Joint Committee on The Draft Corruption Bill Minutes of Evidence

Examination of Witness (Questions 348-359)


2 JUNE 2003

  Q348  Chairman: Professor, we are very grateful to you for coming to help us in this inquiry. We understand that there is a time limit because you have to catch an aeroplane but thank you very much for coming. We understand that you are the professor of criminal law at the University of Basle and that you are chairman of the OECD Expert Group on Bribery in Commercial Transactions. Obviously, we want to ask you quite a bit about the OECD and some of the other international conventions which we want to look at when examining the terms of this Bill. We have had a bit of difficulty in getting some of our witnesses perhaps to identify what exactly "corruptly" involves. That is at the heart of this inquiry. We have been told by a famous judge that any jury would know exactly what it means so you do not need to define it. What do you consider to be the key ingredients, the key aspects, of bribery or corruption offences? Is it simply dishonesty, secrecy, or are there other factors that matter?

(Recorded data)
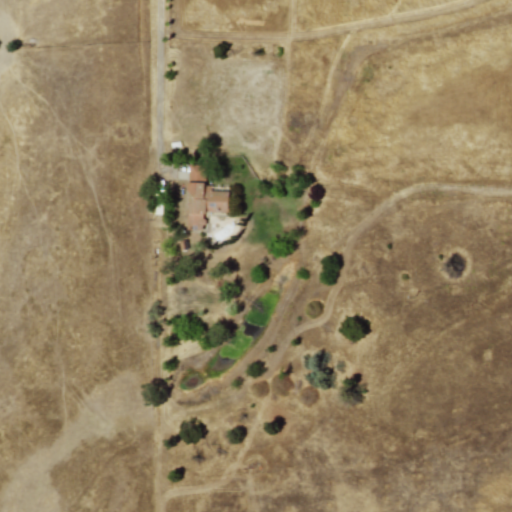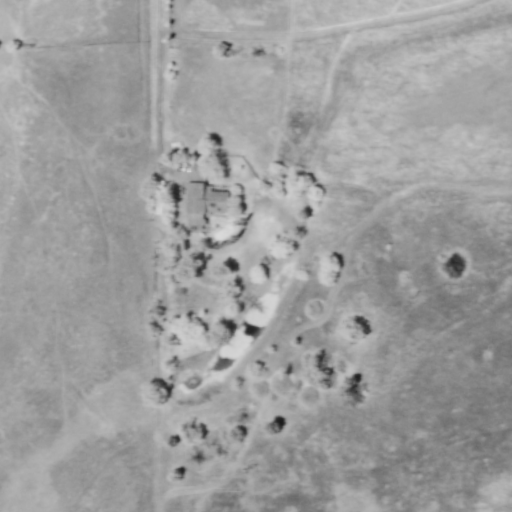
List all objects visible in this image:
road: (154, 77)
building: (202, 199)
building: (202, 200)
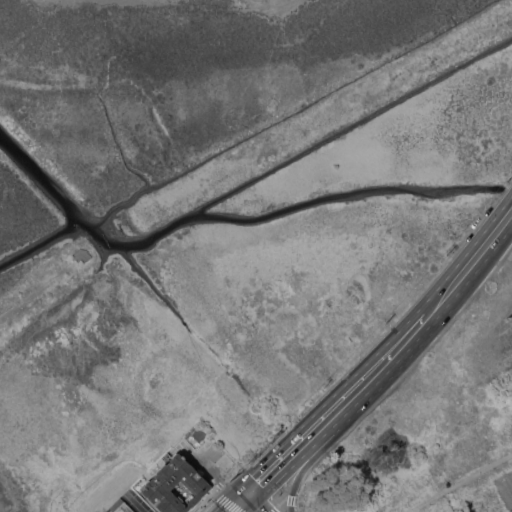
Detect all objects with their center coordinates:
road: (41, 285)
road: (426, 316)
building: (200, 433)
building: (208, 443)
road: (289, 454)
road: (308, 461)
road: (460, 484)
building: (175, 485)
building: (175, 485)
road: (109, 490)
traffic signals: (249, 494)
road: (132, 497)
road: (238, 503)
road: (258, 503)
building: (119, 506)
building: (120, 507)
road: (98, 508)
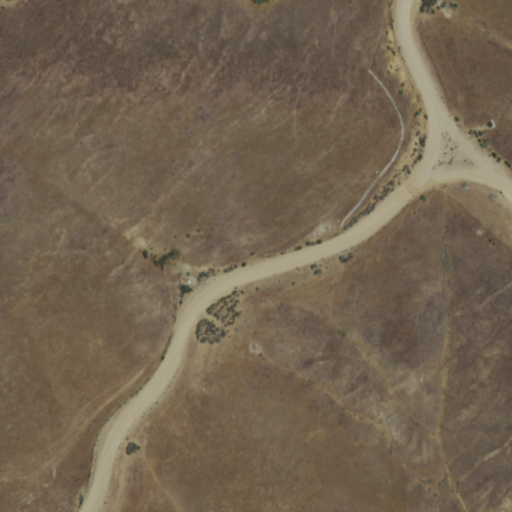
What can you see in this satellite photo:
road: (440, 102)
road: (437, 139)
road: (458, 168)
road: (208, 290)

→ **Set exercise 1**: From the corruption bill evidence transcript, list each thing the Chairman says the committee understands about the professor.
→ **Set exercise 2**: Write the next part of the corruption bill evidence transcript, picking up after the Chairman's last question.
This data has no connection to the corruption bill evidence transcript.

→ **Expected answer 1**:
- There is a time limit because the professor has to catch an aeroplane.
- The professor is the professor of criminal law at the University of Basle.
- The professor is chairman of the OECD Expert Group on Bribery in Commercial Transactions.

→ **Expected answer 2**:
  Professor Pieth: I would like to thank you for this opportunity. It is well viewed by the OECD that we have a chance to talk before the law is enacted in some states. The question you are referring to is a very specific one and, from my view, it only arises in the British context because if one followed the wording of the Convention we use a different word. We use "undue payment". The advantage of that term is it is an objective term saying that this is not, for instance, what people are entitled to receive like tax collectors will take taxes or employees will receive a salary. Clearly, undue payment means it is illegal from the beginning. Your concept of "corruptly" puzzles us quite a bit. That is one of the difficulties we have. I have understood "corruptly" to mean "intentional". So far we have no problem but as far as you use the concept of "corruptly" to take out other bits and pieces I think it is rather vague. I am not an expert in common law. The role we have in the OECD is quite a different one. We work under a concept called functional equivalence which basically means you do whatever you have to do under the obligations of the treaty in your own legal spirit, with your own approaches. We just test whether you meet the goal at the end.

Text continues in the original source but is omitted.